◆ **ACTIVITY**
Using the data below, set down every line from the one containing "Table 1. Explosive" through the one containing "Fig. 2 Images", inclusive and unchanged. Pictures are to be skipped.

◆ **SUPPLIED DATA**
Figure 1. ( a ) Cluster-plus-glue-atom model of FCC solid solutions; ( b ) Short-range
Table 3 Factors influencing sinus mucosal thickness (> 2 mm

==

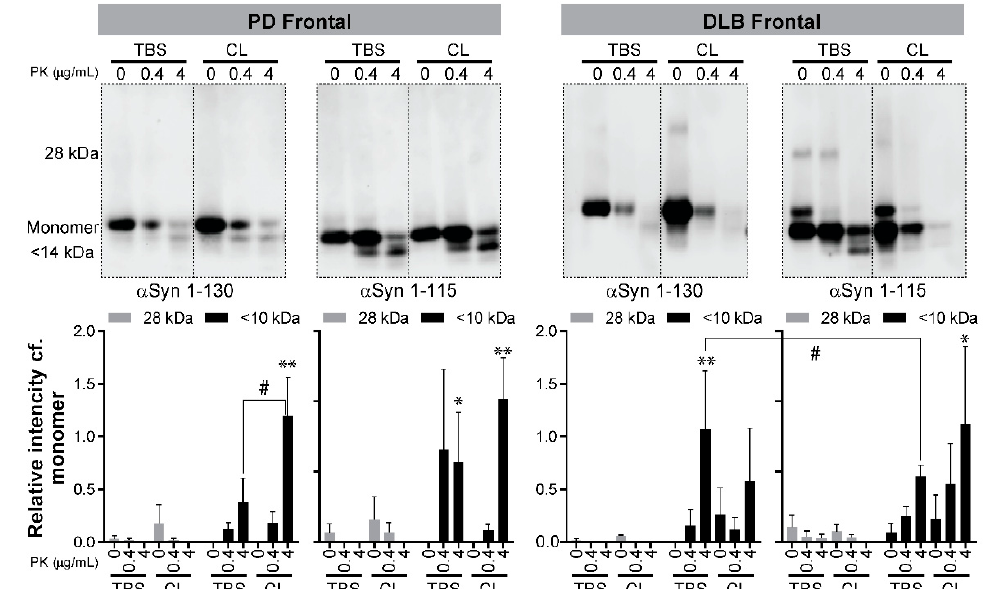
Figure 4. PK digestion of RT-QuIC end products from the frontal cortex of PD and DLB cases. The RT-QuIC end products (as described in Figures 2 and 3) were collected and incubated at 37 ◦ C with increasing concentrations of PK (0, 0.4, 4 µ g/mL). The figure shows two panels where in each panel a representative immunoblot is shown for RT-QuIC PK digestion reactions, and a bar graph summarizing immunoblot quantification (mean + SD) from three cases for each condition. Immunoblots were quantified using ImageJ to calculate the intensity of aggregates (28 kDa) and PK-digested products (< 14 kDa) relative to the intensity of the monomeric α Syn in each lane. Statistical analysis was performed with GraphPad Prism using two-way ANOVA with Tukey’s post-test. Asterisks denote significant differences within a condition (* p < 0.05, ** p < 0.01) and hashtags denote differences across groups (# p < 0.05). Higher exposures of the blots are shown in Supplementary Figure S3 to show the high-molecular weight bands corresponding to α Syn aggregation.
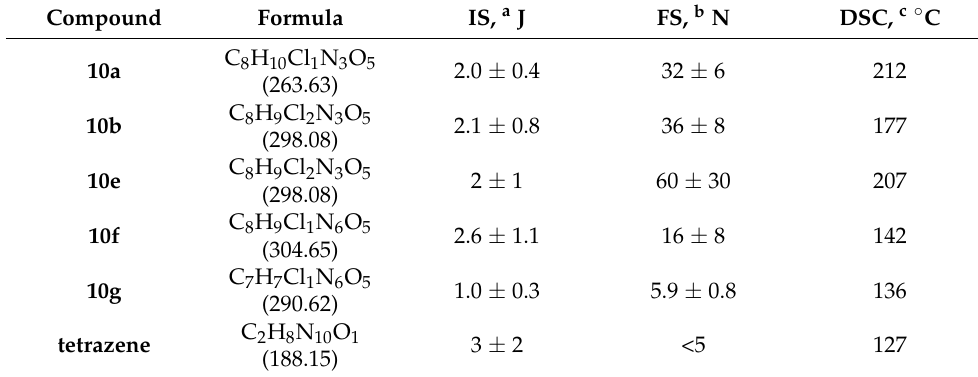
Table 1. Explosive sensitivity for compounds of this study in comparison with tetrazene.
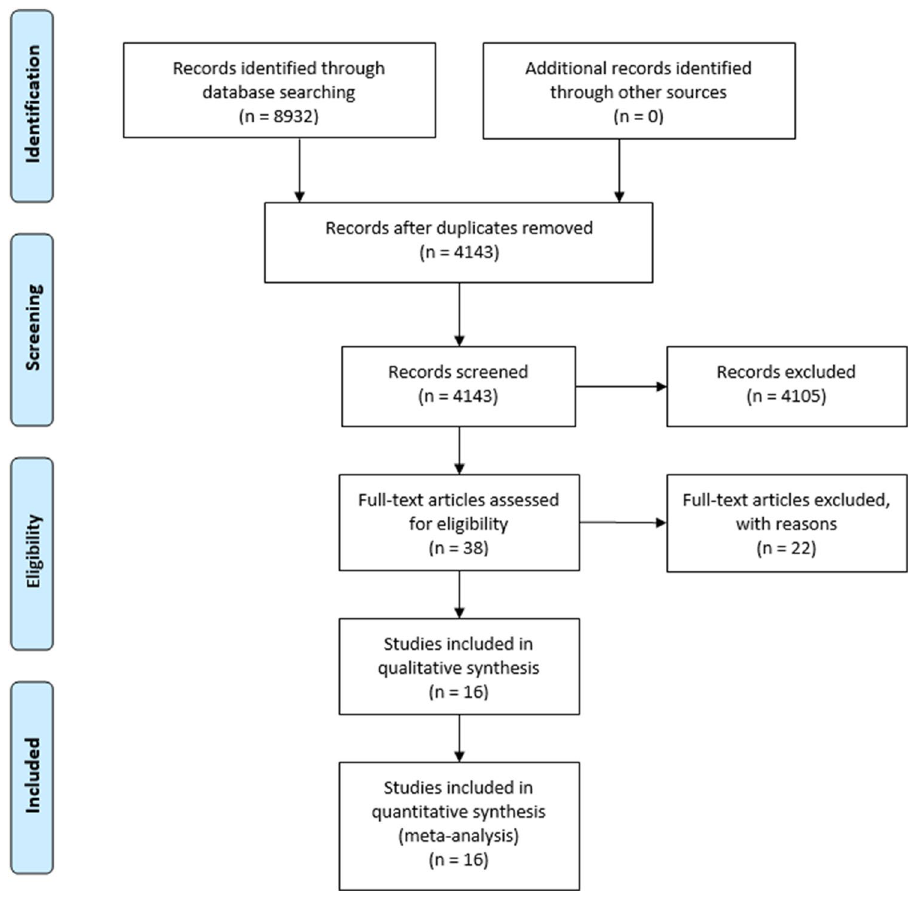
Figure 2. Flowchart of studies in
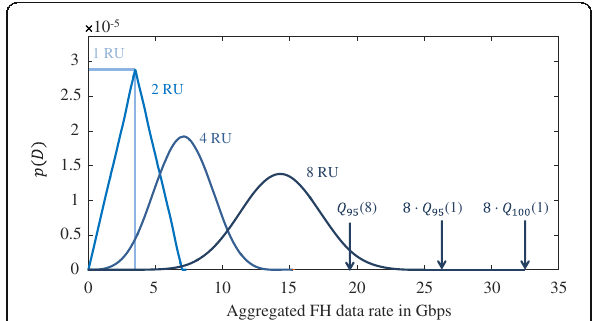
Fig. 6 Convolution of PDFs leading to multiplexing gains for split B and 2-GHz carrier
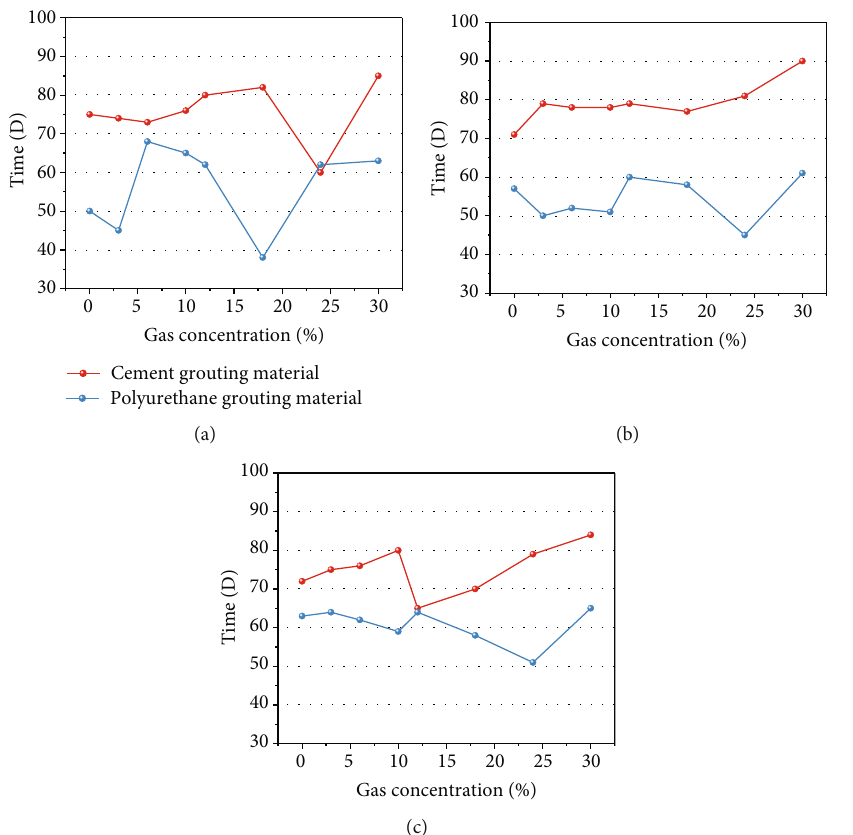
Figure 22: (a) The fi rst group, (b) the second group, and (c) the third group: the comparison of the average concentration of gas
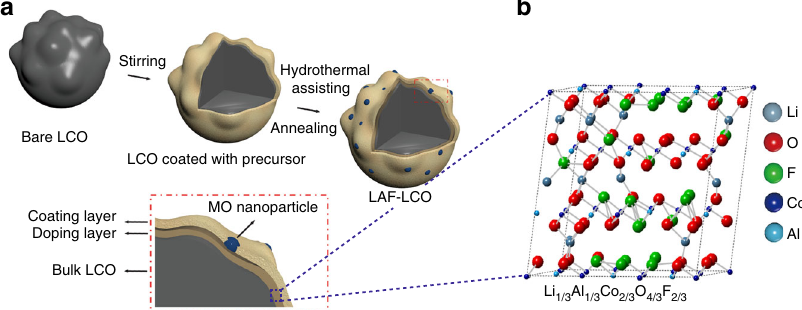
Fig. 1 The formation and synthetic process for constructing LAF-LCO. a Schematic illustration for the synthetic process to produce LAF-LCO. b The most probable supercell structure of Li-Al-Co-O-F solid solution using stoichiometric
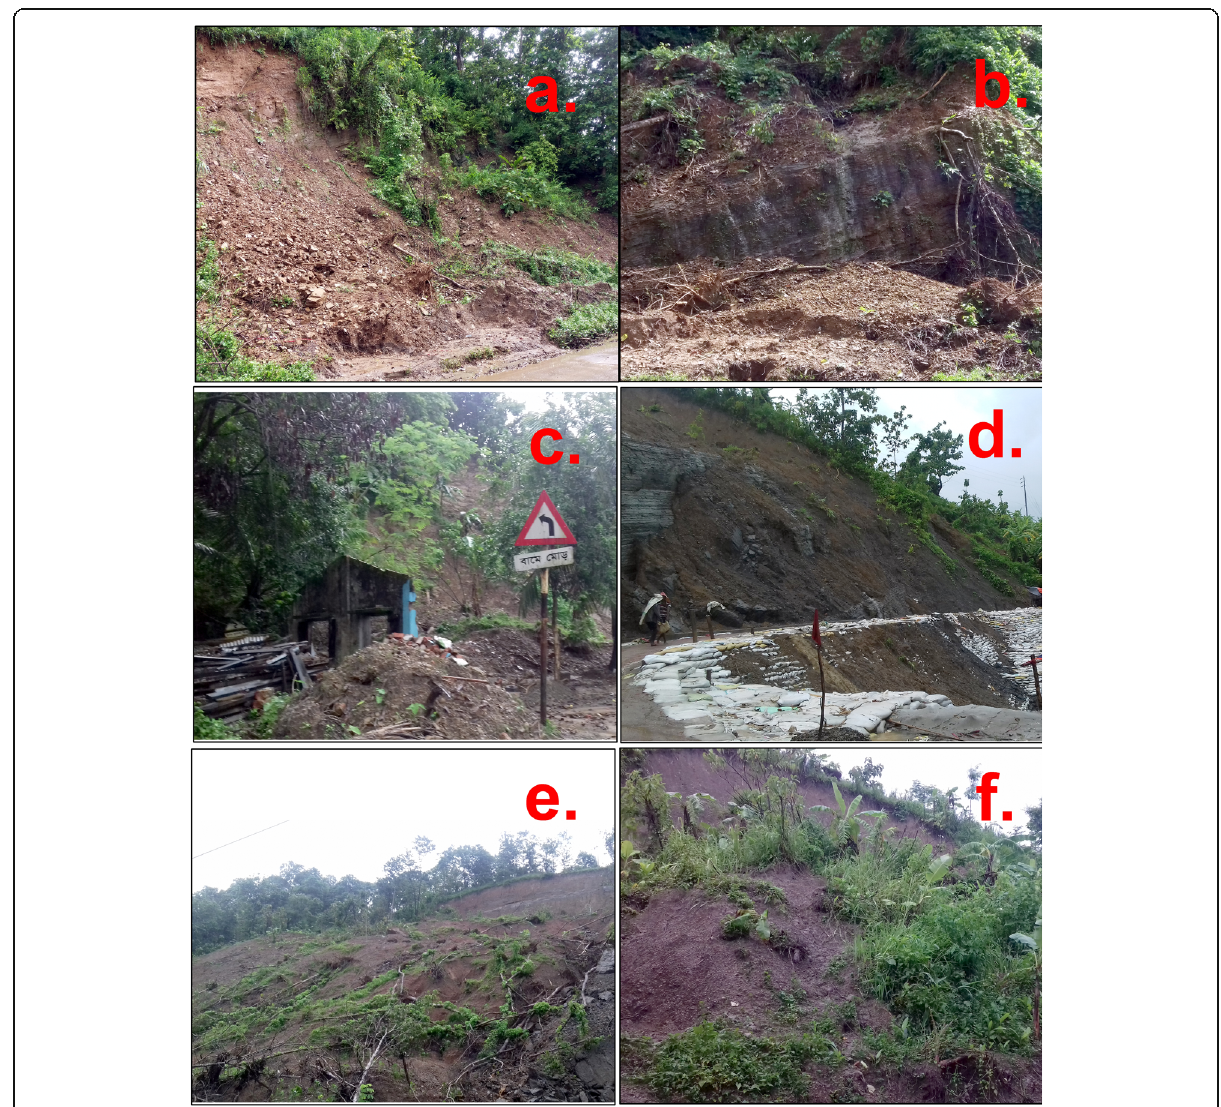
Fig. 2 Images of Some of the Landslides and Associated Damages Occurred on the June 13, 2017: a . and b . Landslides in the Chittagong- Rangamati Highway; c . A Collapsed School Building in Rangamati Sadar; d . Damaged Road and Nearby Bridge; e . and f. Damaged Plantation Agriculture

◆ **ANSWER BOX**
Table 1. Explosive sensitivity for compounds of this study in comparison with tetrazene.
Figure 2. Flowchart of studies in
Fig. 6 Convolution of PDFs leading to multiplexing gains for split B and 2-GHz carrier
Figure 22: (a) The fi rst group, (b) the second group, and (c) the third group: the comparison of the average concentration of gas
Fig. 1 The formation and synthetic process for constructing LAF-LCO. a Schematic illustration for the synthetic process to produce LAF-LCO. b The most probable supercell structure of Li-Al-Co-O-F solid solution using stoichiometric
Fig. 2 Images of Some of the Landslides and Associated Damages Occurred on the June 13, 2017: a . and b . Landslides in the Chittagong- Rangamati Highway; c . A Collapsed School Building in Rangamati Sadar; d . Damaged Road and Nearby Bridge; e . and f. Damaged Plantation Agriculture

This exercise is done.